Don’t these children know anything at all? She better get smart soon because she has not started with much in either the looks or smarts department and time is not her friend in the former case.
Try this.
https://www.bankrate.com/mortgages/amortization-calculator/
My wife had student loans when we were married. I never knew a thing about them. She worked and I always considered her money her own since my job was to provide. She took the loans as her obligation alone. She was shocked at the amount some borrowed and how long it took her girl friends to pay it all off. She sewed her own clothes and lived frugally those college years. She could look like a million bucks in a sack though and even better in what she sewed for herself. Her parents were much older than most of ours, she never asked for more than they were able to provide her.

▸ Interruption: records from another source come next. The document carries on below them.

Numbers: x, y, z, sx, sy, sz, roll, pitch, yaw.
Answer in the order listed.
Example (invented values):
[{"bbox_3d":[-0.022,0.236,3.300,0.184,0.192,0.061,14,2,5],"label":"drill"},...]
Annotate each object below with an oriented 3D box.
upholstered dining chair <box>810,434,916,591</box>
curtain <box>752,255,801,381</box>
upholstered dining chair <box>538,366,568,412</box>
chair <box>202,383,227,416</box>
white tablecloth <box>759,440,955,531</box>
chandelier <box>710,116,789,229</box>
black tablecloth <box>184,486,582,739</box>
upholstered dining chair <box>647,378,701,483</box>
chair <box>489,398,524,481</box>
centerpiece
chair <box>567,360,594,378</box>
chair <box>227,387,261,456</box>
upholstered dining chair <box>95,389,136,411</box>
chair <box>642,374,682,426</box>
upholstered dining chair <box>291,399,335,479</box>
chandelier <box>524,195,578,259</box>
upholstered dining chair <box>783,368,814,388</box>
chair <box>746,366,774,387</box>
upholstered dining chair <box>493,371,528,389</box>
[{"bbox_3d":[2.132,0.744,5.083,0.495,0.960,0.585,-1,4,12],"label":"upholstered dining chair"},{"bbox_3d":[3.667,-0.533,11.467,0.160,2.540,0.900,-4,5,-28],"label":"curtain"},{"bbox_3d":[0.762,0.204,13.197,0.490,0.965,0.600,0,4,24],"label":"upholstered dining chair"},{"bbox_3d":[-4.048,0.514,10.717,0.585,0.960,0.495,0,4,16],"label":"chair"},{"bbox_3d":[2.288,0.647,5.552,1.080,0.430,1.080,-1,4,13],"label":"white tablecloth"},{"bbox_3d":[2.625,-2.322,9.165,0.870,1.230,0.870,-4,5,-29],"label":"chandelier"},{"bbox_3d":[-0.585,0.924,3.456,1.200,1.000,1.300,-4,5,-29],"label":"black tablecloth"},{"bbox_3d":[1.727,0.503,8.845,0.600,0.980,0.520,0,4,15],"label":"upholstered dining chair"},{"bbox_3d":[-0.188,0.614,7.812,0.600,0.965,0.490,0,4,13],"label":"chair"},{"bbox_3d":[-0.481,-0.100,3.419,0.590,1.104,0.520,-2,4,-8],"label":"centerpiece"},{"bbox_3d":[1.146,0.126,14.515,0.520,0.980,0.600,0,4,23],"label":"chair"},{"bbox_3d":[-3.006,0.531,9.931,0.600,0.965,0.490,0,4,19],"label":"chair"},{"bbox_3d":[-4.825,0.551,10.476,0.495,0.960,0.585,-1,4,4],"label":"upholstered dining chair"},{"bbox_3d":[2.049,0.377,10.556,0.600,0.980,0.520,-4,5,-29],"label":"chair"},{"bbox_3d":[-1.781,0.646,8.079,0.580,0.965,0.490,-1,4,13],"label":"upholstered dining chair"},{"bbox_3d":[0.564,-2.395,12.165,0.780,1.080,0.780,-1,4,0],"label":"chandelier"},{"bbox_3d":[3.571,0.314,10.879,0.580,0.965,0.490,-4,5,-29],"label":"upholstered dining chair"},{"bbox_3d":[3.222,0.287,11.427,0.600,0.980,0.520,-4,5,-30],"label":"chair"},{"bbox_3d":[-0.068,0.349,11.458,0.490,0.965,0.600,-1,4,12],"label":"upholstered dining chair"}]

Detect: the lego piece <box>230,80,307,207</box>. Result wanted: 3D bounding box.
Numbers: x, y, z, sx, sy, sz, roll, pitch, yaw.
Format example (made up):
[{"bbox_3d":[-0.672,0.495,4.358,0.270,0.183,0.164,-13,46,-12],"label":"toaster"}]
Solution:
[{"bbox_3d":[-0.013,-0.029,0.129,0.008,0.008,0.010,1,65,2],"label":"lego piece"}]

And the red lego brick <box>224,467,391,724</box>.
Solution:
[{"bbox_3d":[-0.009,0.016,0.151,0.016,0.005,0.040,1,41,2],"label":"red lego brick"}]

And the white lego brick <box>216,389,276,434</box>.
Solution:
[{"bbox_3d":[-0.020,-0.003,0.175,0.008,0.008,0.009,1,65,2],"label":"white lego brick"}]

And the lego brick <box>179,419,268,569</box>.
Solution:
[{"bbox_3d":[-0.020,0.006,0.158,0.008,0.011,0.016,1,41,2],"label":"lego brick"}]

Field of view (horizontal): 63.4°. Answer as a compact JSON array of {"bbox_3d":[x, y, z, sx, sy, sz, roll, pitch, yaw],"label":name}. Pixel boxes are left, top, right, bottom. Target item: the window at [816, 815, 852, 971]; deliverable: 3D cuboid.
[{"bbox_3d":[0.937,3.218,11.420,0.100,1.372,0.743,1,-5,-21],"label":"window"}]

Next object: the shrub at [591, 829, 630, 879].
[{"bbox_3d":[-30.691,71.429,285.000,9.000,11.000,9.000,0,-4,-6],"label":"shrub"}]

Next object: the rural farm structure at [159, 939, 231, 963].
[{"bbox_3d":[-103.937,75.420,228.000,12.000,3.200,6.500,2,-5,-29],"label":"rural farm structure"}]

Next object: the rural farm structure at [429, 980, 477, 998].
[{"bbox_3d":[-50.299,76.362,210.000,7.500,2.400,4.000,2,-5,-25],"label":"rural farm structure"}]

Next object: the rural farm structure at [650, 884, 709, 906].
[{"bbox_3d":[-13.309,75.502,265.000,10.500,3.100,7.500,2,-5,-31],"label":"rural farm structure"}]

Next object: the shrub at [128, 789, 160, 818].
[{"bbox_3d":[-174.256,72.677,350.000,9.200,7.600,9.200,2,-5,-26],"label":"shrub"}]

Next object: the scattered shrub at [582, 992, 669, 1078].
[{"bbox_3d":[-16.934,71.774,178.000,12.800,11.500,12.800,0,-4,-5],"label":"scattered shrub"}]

The guys I ran with never borrowed money. We all were able to work our way through school if we needed to and many of us did just that. Between throwing hay in the fall and spring (thanks to a friends Dad for the work), surveying (thanks to a professor) and a lab assistant income and then every hour I could work in the summer I never borrowed a dime. My summer was commonly at construction and between the day work and maintenance I did in the evenings I was hitting over 80 hours a week straight time plus another 20 in over time and union scale on a non-union job. In the 70s that was a good job. When our work ended my boss was able to hire me as a repair welder to rebuild barges for the little fleet. I had two blue work shirts and worked down in a pit by the river bank with no breeze at all in Little Rock. The shirts were tatters from the sweat and washing. Joe took pity on me and got a big bug blower, that helped some.
We went to a good state university and not our “dream” school and got an engineering degree and a now obsolete vocational home economics degree. Our objective was to get off the family payroll and find our way in life on our own. It was expected, we knew it and we knew others did it before us.
I graduated with 400 bucks, a pickup, a Honda 250XL, some clothes, a Magnavox stereo and a job way out in the desert of West Texas. I was a 22 year-old that asked the Exxon HR manager for a copy of the pension plan trustee’s report. Life was always serious for me.
We did not “time-out” to find ourselves, we did not dehydrate because we had to work hard, we did not melt down and have to go to a “safe space”. We also did not walk uphill through blizzards both ways to go to school. We just did what we had to do to manage and make it. We still do and have been these last nearly 50 years together.
That’s life cupcake and some days it really blows.